Signs of the Times

[From "Christ at the Round Table," by E. Stanley Jones]

The ... interpreter was a Christian tremendously in earnest. He was very anxious that the message should go through with effect and power. He was tense. ... It was not that he was nervous about the question of being able to interpret, for he was a graduate of a university, but he was strained because of his inner spiritual anxiety. And this sense of strain was spoiling everything. There wasn't the sense of quiet faith in God and the message. I felt like stopping the address, unfolding his clenched fists, and stroking bhis overwrought soul into quiet peace and trust, and saying, "Now let's trust God—He will see it through." But I could not, and the meeting was spoiled. I longed to teach him this lesson, for I had been taught it some years before. My whole work was strained. I was so eager that I was overwrought. In a series of evangelistic meetings I was pulling and tugging to get men to decision, but the results were meager. I felt as though I could take a cudgel and beat them into the kingdom of God!

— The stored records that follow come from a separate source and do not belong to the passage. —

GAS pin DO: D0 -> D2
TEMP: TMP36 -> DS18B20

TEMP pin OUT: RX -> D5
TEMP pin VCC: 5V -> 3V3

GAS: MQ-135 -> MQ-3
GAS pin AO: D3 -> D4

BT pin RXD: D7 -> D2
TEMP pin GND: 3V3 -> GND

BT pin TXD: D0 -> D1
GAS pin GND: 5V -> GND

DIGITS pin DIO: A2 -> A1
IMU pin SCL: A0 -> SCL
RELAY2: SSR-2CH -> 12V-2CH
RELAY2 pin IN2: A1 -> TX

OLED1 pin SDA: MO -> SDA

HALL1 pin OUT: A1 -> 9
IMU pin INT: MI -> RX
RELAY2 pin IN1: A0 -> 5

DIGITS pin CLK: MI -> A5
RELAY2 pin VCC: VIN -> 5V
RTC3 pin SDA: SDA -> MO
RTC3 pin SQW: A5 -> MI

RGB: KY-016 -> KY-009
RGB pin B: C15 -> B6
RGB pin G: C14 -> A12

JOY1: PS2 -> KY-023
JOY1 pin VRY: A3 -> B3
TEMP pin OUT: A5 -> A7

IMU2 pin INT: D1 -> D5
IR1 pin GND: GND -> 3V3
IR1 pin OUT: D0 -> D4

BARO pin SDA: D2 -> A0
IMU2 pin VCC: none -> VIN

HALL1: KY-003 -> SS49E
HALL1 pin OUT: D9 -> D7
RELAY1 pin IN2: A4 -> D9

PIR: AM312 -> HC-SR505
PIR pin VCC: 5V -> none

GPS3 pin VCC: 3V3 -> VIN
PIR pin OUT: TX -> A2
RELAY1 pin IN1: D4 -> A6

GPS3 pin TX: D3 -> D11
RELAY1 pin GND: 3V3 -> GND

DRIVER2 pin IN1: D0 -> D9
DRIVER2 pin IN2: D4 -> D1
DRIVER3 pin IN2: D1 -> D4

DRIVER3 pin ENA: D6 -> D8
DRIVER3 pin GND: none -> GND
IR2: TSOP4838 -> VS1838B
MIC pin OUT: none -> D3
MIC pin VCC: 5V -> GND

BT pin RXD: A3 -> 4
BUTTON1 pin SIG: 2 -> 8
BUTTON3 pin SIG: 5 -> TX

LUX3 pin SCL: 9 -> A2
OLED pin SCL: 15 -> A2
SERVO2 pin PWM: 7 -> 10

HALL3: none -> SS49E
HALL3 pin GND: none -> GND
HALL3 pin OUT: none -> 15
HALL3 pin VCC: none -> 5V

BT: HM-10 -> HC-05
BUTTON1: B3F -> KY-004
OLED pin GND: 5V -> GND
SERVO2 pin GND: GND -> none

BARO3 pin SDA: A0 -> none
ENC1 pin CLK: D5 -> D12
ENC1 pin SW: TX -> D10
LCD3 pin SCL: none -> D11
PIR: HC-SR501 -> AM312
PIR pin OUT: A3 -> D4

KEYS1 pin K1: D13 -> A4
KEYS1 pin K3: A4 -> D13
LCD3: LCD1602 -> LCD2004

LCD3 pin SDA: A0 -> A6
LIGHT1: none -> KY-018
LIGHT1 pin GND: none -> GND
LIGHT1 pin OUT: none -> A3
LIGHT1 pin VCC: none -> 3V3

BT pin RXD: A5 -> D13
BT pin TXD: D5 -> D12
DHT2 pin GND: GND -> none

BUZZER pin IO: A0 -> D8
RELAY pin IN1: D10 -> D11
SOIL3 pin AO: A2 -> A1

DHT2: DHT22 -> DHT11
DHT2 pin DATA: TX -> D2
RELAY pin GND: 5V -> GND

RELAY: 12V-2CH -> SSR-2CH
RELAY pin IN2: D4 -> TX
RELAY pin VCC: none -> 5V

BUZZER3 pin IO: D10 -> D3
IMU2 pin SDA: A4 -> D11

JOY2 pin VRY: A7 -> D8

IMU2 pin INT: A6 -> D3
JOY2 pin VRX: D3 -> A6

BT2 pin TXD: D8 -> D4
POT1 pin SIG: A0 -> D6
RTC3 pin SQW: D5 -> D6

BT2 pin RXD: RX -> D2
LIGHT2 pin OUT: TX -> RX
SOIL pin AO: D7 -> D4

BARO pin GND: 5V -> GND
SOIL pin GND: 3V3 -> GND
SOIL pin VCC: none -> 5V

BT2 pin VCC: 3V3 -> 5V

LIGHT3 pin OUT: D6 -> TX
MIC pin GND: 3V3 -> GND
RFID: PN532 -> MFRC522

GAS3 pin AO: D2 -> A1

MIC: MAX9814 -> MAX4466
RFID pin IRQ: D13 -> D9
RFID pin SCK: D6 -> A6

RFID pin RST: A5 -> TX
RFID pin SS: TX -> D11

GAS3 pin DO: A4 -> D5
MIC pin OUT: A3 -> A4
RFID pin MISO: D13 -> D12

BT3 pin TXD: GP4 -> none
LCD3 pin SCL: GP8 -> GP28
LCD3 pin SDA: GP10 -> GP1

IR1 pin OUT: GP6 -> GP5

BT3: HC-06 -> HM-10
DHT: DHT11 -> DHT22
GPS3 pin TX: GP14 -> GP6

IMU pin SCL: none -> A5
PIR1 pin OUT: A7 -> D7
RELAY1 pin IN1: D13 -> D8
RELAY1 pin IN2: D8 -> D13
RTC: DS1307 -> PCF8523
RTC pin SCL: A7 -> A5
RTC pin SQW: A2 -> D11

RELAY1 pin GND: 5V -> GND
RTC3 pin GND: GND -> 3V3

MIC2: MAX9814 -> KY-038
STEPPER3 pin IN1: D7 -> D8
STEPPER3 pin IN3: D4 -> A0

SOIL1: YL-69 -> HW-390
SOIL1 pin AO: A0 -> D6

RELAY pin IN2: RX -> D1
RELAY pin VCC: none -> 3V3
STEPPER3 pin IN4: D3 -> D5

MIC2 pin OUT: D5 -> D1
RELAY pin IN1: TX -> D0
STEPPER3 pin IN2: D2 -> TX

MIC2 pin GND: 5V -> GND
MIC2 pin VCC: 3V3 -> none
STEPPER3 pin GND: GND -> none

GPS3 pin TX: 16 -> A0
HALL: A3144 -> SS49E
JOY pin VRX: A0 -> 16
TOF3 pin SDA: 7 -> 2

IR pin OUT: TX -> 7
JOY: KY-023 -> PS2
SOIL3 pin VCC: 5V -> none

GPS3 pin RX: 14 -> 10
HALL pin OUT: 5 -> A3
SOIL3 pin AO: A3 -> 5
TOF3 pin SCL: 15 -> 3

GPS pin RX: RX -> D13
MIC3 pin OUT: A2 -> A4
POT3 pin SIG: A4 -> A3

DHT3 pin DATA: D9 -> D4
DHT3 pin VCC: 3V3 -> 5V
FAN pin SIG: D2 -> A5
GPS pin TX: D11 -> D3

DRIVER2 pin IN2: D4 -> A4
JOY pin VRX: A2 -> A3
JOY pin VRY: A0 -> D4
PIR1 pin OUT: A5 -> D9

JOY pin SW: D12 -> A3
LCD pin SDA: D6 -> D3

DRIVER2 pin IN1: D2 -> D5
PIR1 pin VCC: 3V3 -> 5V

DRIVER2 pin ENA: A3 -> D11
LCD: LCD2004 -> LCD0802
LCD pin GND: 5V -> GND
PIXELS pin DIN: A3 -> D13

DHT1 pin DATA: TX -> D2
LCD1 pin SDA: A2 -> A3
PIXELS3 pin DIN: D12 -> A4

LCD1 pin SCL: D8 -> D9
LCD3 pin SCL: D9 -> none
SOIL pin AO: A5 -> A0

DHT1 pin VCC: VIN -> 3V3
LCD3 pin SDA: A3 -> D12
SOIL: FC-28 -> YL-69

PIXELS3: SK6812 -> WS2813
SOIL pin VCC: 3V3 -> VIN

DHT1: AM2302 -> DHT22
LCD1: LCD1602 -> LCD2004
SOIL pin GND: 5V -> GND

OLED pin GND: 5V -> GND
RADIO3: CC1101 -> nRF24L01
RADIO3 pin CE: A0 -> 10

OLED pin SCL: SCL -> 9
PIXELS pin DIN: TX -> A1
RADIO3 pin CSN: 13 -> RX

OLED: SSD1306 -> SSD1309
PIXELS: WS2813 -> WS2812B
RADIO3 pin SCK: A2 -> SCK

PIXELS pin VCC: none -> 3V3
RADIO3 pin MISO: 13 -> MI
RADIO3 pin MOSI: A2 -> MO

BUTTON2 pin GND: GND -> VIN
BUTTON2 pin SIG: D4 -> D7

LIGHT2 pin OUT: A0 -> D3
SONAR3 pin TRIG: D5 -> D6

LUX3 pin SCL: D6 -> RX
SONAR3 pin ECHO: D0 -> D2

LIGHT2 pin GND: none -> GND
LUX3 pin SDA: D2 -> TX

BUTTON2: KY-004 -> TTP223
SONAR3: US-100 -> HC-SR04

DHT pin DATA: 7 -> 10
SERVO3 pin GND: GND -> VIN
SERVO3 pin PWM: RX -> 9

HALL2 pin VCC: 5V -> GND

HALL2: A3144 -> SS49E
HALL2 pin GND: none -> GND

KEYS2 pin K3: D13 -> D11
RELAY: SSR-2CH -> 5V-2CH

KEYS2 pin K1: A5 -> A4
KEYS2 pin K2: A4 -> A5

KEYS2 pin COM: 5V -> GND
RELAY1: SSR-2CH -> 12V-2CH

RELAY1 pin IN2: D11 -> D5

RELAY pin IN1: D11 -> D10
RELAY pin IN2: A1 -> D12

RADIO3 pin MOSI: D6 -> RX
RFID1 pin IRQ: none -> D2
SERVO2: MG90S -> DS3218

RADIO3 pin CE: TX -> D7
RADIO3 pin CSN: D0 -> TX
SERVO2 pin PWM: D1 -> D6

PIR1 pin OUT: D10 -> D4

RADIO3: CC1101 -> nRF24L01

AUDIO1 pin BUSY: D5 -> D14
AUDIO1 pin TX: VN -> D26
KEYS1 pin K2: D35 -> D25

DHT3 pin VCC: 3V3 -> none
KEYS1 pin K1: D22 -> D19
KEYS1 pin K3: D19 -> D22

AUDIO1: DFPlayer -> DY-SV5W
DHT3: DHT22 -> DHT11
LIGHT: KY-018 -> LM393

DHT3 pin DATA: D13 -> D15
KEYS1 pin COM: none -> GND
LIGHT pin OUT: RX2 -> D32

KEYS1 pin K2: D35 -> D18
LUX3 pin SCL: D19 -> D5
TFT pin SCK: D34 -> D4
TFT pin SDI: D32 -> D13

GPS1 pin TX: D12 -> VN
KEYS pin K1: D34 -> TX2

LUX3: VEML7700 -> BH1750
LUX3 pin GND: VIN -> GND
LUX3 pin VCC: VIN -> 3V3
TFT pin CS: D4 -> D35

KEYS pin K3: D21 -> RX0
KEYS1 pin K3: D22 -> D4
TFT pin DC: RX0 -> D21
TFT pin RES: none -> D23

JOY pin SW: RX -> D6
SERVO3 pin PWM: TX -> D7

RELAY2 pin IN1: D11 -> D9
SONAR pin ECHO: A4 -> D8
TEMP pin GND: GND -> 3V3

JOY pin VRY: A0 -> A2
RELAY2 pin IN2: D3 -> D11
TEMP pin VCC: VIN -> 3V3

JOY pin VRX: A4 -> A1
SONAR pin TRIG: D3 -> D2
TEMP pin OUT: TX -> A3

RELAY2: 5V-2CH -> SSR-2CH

After one of the services I went out and lay down under an apple tree, exhausted. The beautiful Virginia apples were hanging on the tree above me. The Master came to me and seemed to say, "My child, you're tired, aren't you?" "Yes, I replied, "I have a right to be, for I've worked hard." "And you are out of patience, aren't you?" "Yes, I am," I replied, "but I think I have a right to be when they are so dull and unresponsive." "Do you see this tree?" said the Master. "How is it bringing forth fruit? Is it working itself up into a strain and frenzy in order to produce fruit?" "No," I said. "It seems to be just quietly pouring its life through the branches into the apples and they are becoming beautiful and ripe." He quietly replied, "You are in me, as the branch in the vine. Keep the channels open, let my life flow through you into the fruit, and it will be abundant." I arose with a new sense of trust and inward poise and calm. I need worry no more about the results. I would simply keep open the channels for Life to flow. Service was no longer a strain, but a joy. And the fruit was now more abundant, for it was not mine, but his.